Records from a data collection
=======
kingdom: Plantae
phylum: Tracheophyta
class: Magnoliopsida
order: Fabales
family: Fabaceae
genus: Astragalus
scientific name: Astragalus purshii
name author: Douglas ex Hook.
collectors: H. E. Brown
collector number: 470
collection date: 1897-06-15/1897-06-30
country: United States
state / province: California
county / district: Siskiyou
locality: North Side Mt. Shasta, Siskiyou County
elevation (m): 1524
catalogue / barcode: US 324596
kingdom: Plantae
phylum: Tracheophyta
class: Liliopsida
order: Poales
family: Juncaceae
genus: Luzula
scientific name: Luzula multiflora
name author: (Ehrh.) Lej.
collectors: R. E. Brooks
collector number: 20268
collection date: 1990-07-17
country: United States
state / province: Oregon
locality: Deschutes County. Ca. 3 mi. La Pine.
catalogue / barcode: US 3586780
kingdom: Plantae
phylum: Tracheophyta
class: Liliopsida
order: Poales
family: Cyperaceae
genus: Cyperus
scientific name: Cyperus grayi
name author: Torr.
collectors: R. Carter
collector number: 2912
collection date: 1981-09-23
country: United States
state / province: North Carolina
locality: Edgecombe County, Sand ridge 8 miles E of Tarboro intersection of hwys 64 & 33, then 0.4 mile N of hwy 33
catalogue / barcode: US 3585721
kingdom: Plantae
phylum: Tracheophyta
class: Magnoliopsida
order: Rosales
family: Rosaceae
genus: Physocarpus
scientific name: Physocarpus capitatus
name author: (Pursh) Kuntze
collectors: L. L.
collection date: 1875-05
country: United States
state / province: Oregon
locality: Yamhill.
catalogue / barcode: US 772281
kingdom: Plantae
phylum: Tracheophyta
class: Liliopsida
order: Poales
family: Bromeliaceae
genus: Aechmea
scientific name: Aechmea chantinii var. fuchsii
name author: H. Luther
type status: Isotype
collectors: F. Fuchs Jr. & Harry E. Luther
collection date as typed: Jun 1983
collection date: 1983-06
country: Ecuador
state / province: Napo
=======
Task prompt: Please copy all of the rows above line for line, without changing anything.

Finished task:
kingdom: Plantae
phylum: Tracheophyta
class: Magnoliopsida
order: Fabales
family: Fabaceae
genus: Astragalus
scientific name: Astragalus purshii
name author: Douglas ex Hook.
collectors: H. E. Brown
collector number: 470
collection date: 1897-06-15/1897-06-30
country: United States
state / province: California
county / district: Siskiyou
locality: North Side Mt. Shasta, Siskiyou County
elevation (m): 1524
catalogue / barcode: US 324596
kingdom: Plantae
phylum: Tracheophyta
class: Liliopsida
order: Poales
family: Juncaceae
genus: Luzula
scientific name: Luzula multiflora
name author: (Ehrh.) Lej.
collectors: R. E. Brooks
collector number: 20268
collection date: 1990-07-17
country: United States
state / province: Oregon
locality: Deschutes County. Ca. 3 mi. La Pine.
catalogue / barcode: US 3586780
kingdom: Plantae
phylum: Tracheophyta
class: Liliopsida
order: Poales
family: Cyperaceae
genus: Cyperus
scientific name: Cyperus grayi
name author: Torr.
collectors: R. Carter
collector number: 2912
collection date: 1981-09-23
country: United States
state / province: North Carolina
locality: Edgecombe County, Sand ridge 8 miles E of Tarboro intersection of hwys 64 & 33, then 0.4 mile N of hwy 33
catalogue / barcode: US 3585721
kingdom: Plantae
phylum: Tracheophyta
class: Magnoliopsida
order: Rosales
family: Rosaceae
genus: Physocarpus
scientific name: Physocarpus capitatus
name author: (Pursh) Kuntze
collectors: L. L.
collection date: 1875-05
country: United States
state / province: Oregon
locality: Yamhill.
catalogue / barcode: US 772281
kingdom: Plantae
phylum: Tracheophyta
class: Liliopsida
order: Poales
family: Bromeliaceae
genus: Aechmea
scientific name: Aechmea chantinii var. fuchsii
name author: H. Luther
type status: Isotype
collectors: F. Fuchs Jr. & Harry E. Luther
collection date as typed: Jun 1983
collection date: 1983-06
country: Ecuador
state / province: Napo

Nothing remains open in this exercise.